07 March 2012, Sweetcrude, KHARTOUM – South Sudan’s Minister of Petroleum and Mining, Stephen Dhieu Dau, says the country plans to build a temporary underwater oil pipeline along the Nile as part of a project to export crude via ports in Kenya and Djibouti.
He told Reuters that the pipeline would extend from oilfields to the capital Juba where the crude would be transferred to trucks and taken on to Kenya and Djibouti.
According to him, about 30,000 barrels per day of crude would be delivered to ports along the proposed route, which could be completed by the end of the year.
South Sudan recently signed separate agreements to build pipelines to Kenya and Djibouti as it is locked in a dispute with its northern neighbour – Sudan, over pipe transit fees. .
It recently shut down its oil output of 350,000 bpd in response to alleged theft of crude supplies worth $815 million by the Sudan government.
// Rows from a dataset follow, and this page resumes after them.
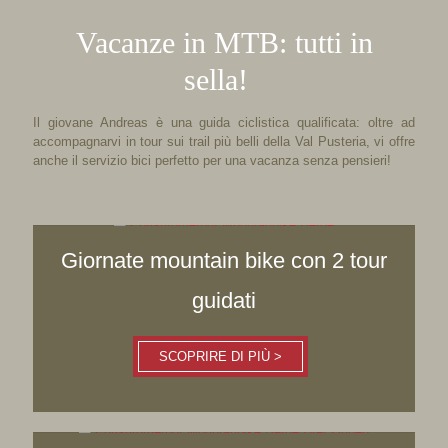
Vacanze in MTB: tutti in
sella!
Il giovane Andreas è una guida ciclistica qualificata: oltre ad
accompagnarvi in tour sui trail più belli della Val Pusteria, vi offre
anche il servizio bici perfetto per una vacanza senza pensieri!
Giornate mountain bike con 2 tour
guidati
SCOPRIRE DI PIÙ >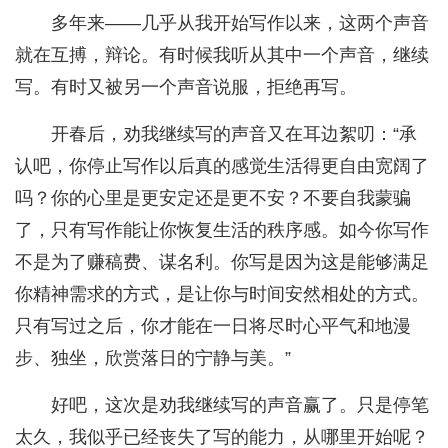
多年来——几乎从我开始写作以来，这两个声音
就在互搏，辩论。有时候我听从其中一个声音，继续
写。有时又被另一个声音说服，拒绝再写。
开春后，劝我继续写的声音又在耳边絮叨：“承
认吧，你停止写作以后真的感觉生活得更自由宽阔了
吗？你的心里是更安定还是更不安？不要自我蒙骗
了，只有写作能让你恢复生活的秩序感。如今你写作
不是为了赚稿费、谋名利。你写是因为这是能够满足
你精神需求的方式，是让你与时间安然相处的方式。
只有写过之后，你才能在一日将尽时心平气和地漫
步、独坐，欣赏落日的宁静与美。”
好吧，这次是劝我继续写的声音赢了。只是停笔
太久，我似乎已经丧失了写的能力，从哪里开始呢？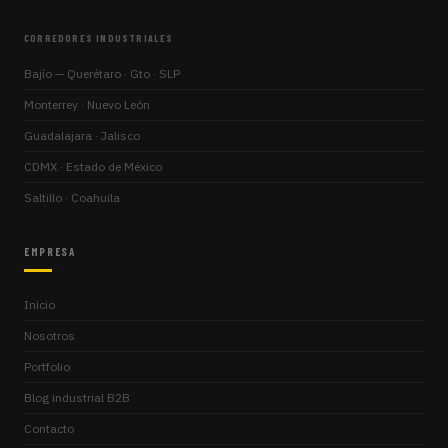
CORREDORES INDUSTRIALES
Bajío — Querétaro · Gto · SLP
Monterrey · Nuevo León
Guadalajara · Jalisco
CDMX · Estado de México
Saltillo · Coahuila
EMPRESA
Inicio
Nosotros
Portfolio
Blog industrial B2B
Contacto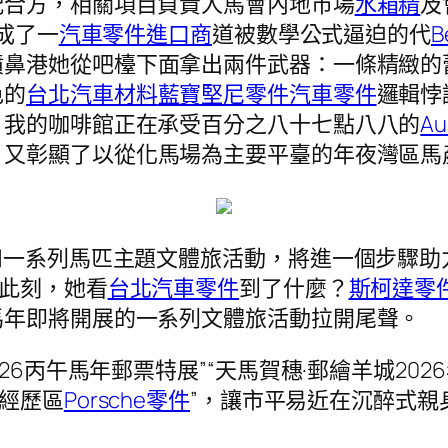
配合方，相關項目負責人馬會內地市場
水箱精
及
成了一
汽車零件進口商
道被數學公式逼迫的代
B
噴鼻港她從吧檯下面拿出兩件武器：一條精緻的
色的
台北汽車材料
藍寶堅尼零件
汽車零件
邏輯悖
，我的咖啡館正在承受百分之八十七點八八的
A
，又彰顯了以從化馬場為主要平臺的年夜灣區馬
和一系列馬匹主題文體旅活動，將進一個步驟助
區此刻，她看
台北汽車零件
到了什麼？
斯柯達零
馬年即將開展的一系列文體旅活動拉開尾聲。
26丙午馬年郵票特展”“天馬賀穗·郵繪羊城20
身經歷區
Porsche零件
”，讓市平易近在沉醉式親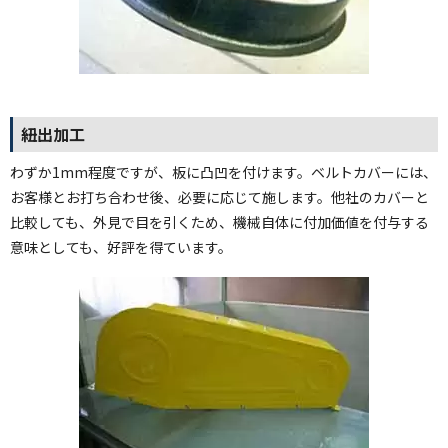
紐出加工
わずか1mm程度ですが、板に凸凹を付けます。ベルトカバーには、
お客様とお打ち合わせ後、必要に応じて施します。他社のカバーと
比較しても、外見で目を引くため、機械自体に付加価値を付与する
意味としても、好評を得ています。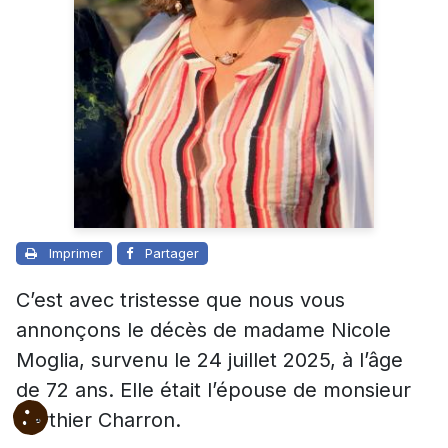
Imprimer
Partager
C’est avec tristesse que nous vous
annonçons le décès de madame Nicole
Moglia, survenu le 24 juillet 2025, à l’âge
de 72 ans. Elle était l’épouse de monsieur
Berthier Charron.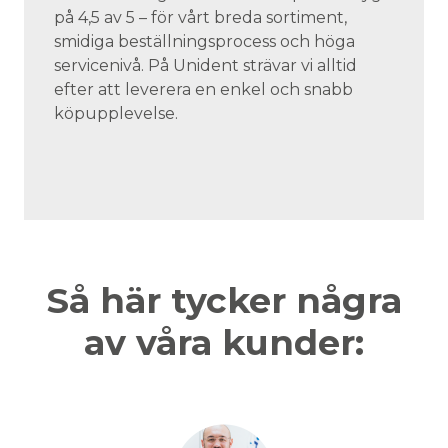
på 4,5 av 5 – för vårt breda sortiment,
smidiga beställningsprocess och höga
servicenivå. På Unident strävar vi alltid
efter att leverera en enkel och snabb
köpupplevelse.
Så här tycker några
av våra kunder: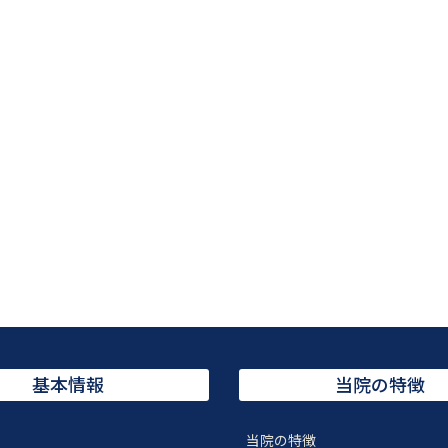
基本情報
当院の特徴
当院の特徴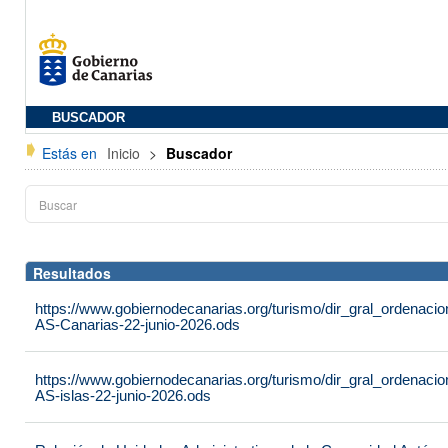
BUSCADOR
Estás en
Inicio
>
Buscador
Resultados
https://www.gobiernodecanarias.org/turismo/dir_gral_ordenac
AS-Canarias-22-junio-2026.ods
https://www.gobiernodecanarias.org/turismo/dir_gral_ordenac
AS-islas-22-junio-2026.ods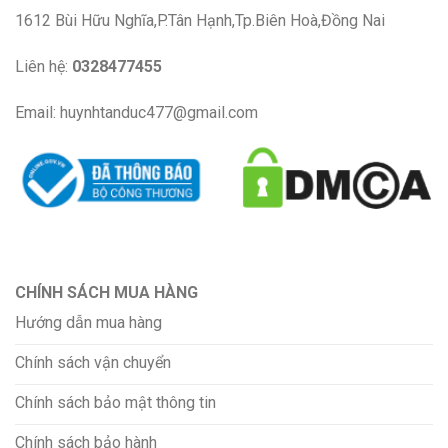
1612 Bùi Hữu Nghĩa,P.Tân Hạnh,Tp.Biên Hoà,Đồng Nai
Liên hệ:
0328477455
Email: huynhtanduc477@gmail.com
CHÍNH SÁCH MUA HÀNG
Hướng dẫn mua hàng
Chính sách vận chuyển
Chính sách bảo mật thông tin
Chính sách bảo hành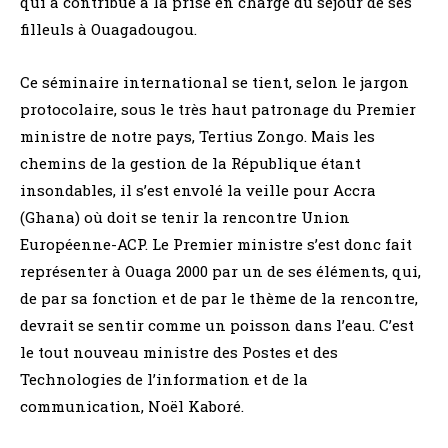
qui a contribué à la prise en charge du séjour de ses
filleuls à Ouagadougou.
Ce séminaire international se tient, selon le jargon
protocolaire, sous le très haut patronage du Premier
ministre de notre pays, Tertius Zongo. Mais les
chemins de la gestion de la République étant
insondables, il s’est envolé la veille pour Accra
(Ghana) où doit se tenir la rencontre Union
Européenne-ACP. Le Premier ministre s’est donc fait
représenter à Ouaga 2000 par un de ses éléments, qui,
de par sa fonction et de par le thème de la rencontre,
devrait se sentir comme un poisson dans l’eau. C’est
le tout nouveau ministre des Postes et des
Technologies de l’information et de la
communication, Noël Kaboré.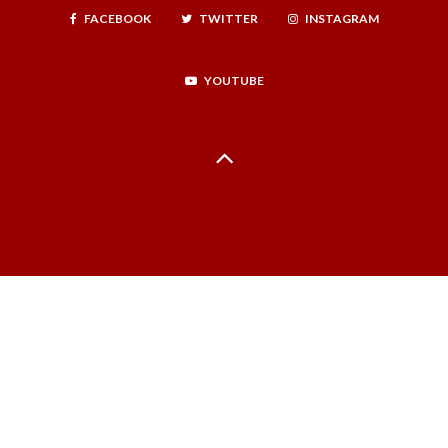
FACEBOOK
TWITTER
INSTAGRAM
YOUTUBE
Hecho en La Serena, Región de Coquimbo, Norte Infinito, Chile - 2024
The two countries are yet to reach agreement over sharing of oil revenues after the South gained independence last July, taking with it about three quarters of the formerly unified country’s crude reserves and production facilities but remaining dependent on the North’s export infrastructure.
In recent weeks, clashes have escalated on the border between the two countries, resulting in more than 420,000 civilians being forced to flee.
This has prompted the United Nations Security Council to call for access to humanitarian aid in the region.